Should compiled data constructors be on the owned or borrowed type? #5440

sffc · 2024-08-22T22:33:38Z

On types that have an owned and a borrowed variant, should the compiled data constructors build the owned or the borrowed variant? For example, should it be:

// Option 1: all constructors on owned type
Foo::new() -> FooBorrowed<'static>
Foo::default() -> Foo
Foo::try_new_unstable(...) -> Result<Foo>

or

// Option 2: constructor on borrowed type; Default impl available
FooBorrowed::new() -> FooBorrowed<'static>
Foo::default() -> Foo
Foo::try_new_unstable(...) -> Result<Foo>

or

// Option 3: constructors on both types
FooBorrowed::new() -> FooBorrowed<'static>
Foo::new() -> Foo
Foo::default() -> Foo
Foo::try_new_unstable(...) -> Result<Foo>

I think Foo::default() -> Foo should always be available because that's the way to get an actual Foo from compiled data, and clients might need an actual Foo if the object could be created multiple different ways.

I don't have a super strong opinion between options 1, 2, and 3.
==================================================
▶ [Prompt 1]: In the issue about compiled data constructors, why does the author think Foo::default() -> Foo should always be available?
▶ [Prompt 2]: List the descriptive labels given to each option in the compiled data constructors issue.
▶ [Prompt 3]: Carry on the compiled data constructors issue from its final sentence.

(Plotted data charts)
==================================================
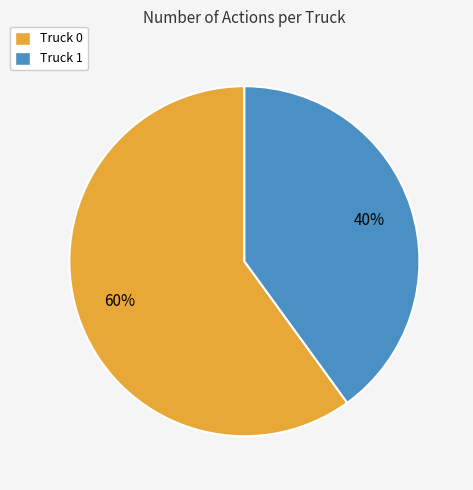

Combined, do Truck 0 and Truck 1 account for over 50%?

Yes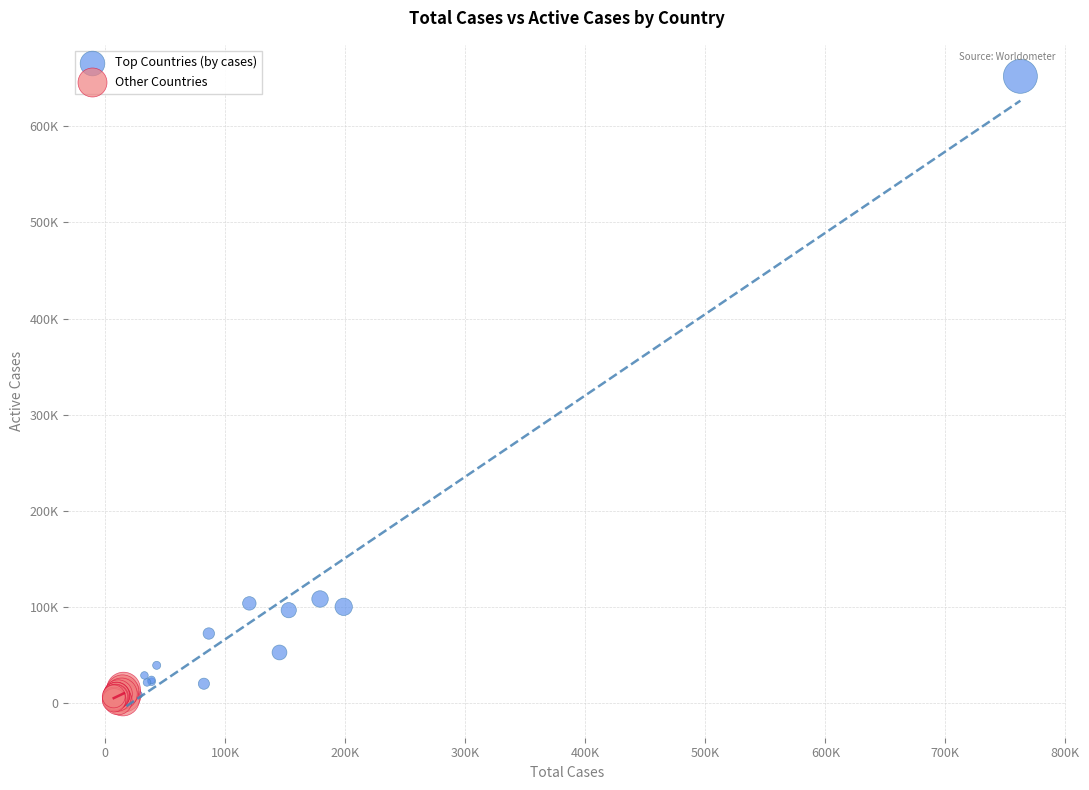

Which series reaches the minimum Y coordinate?

Other Countries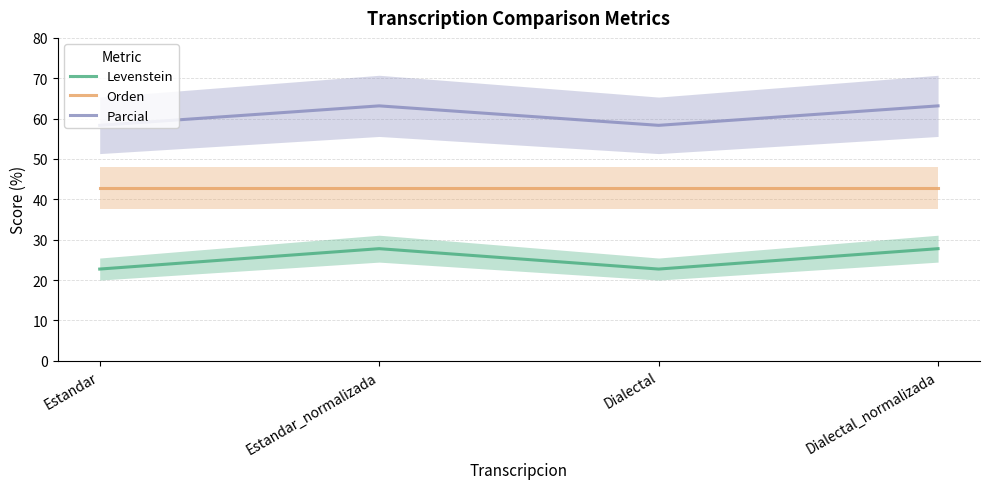

Reading left to right, transcribe all the data shown in this chart.

Levenstein: Estandar=22.7	Estandar_normalizada=27.8	Dialectal=22.7	Dialectal_normalizada=27.8
Orden: Estandar=42.9	Estandar_normalizada=42.9	Dialectal=42.9	Dialectal_normalizada=42.9
Parcial: Estandar=58.3	Estandar_normalizada=63.2	Dialectal=58.3	Dialectal_normalizada=63.2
==================================================
▶ [Final answer 1]: It is the way to get an actual Foo from compiled data, and clients might need an actual Foo if the object could be created multiple different ways.

▶ [Final answer 2]:
- Option 1: all constructors on owned type
- Option 2: constructor on borrowed type; Default impl available
- Option 3: constructors on both types

▶ [Final answer 3]:
@Manishearth @zbraniecki @hsivonen @robertbastian @nekevss

The text was updated successfully, but these errors were encountered:

Manishearth · 2024-08-22T22:36:44Z

I have previously been unhappy that the properties constructors only let you get static borrowed types, and would prefer that we have cheap ways to get owned types compatible with ones loaded from data structs. It's kinda annoying to have this split in types.

But it also seems to work well. It's unclear where we should be drawing the line.

sffc · 2024-08-22T23:05:21Z

For the properties types, my Default solution won't work, because there is not a single constructor for those types. So we should probably come up with a general solution that doesn't depend on Default.

Here's another option

FooBorrowed::new() -> FooBorrowed<'static>
FooBorrowed::static_to_owned(self) -> Foo

Foo::try_new_unstable(...) -> Result<Foo>
Foo::as_borrowed(&self) -> FooBorrowed

sffc · 2024-08-27T01:34:55Z

Here's another question. In 2.0, should the types be named Foo and FooBorrowed, or should they be named FooOwned (or FooData) and Foo?

Manishearth · 2024-08-28T20:48:45Z

Hmm, if the borrowed types are the main ones it does make sense to have them be the primary ones.

But the borrowed types are the main ones only for singleton types. Are we okay with there being Foo<'static>/FooOwned (singleton) and Foo (and potentially FooBorrowed<'a>) for non-singletons? I think that's fine, we would rarely be doing FooBorrowed anyway for non-singletons.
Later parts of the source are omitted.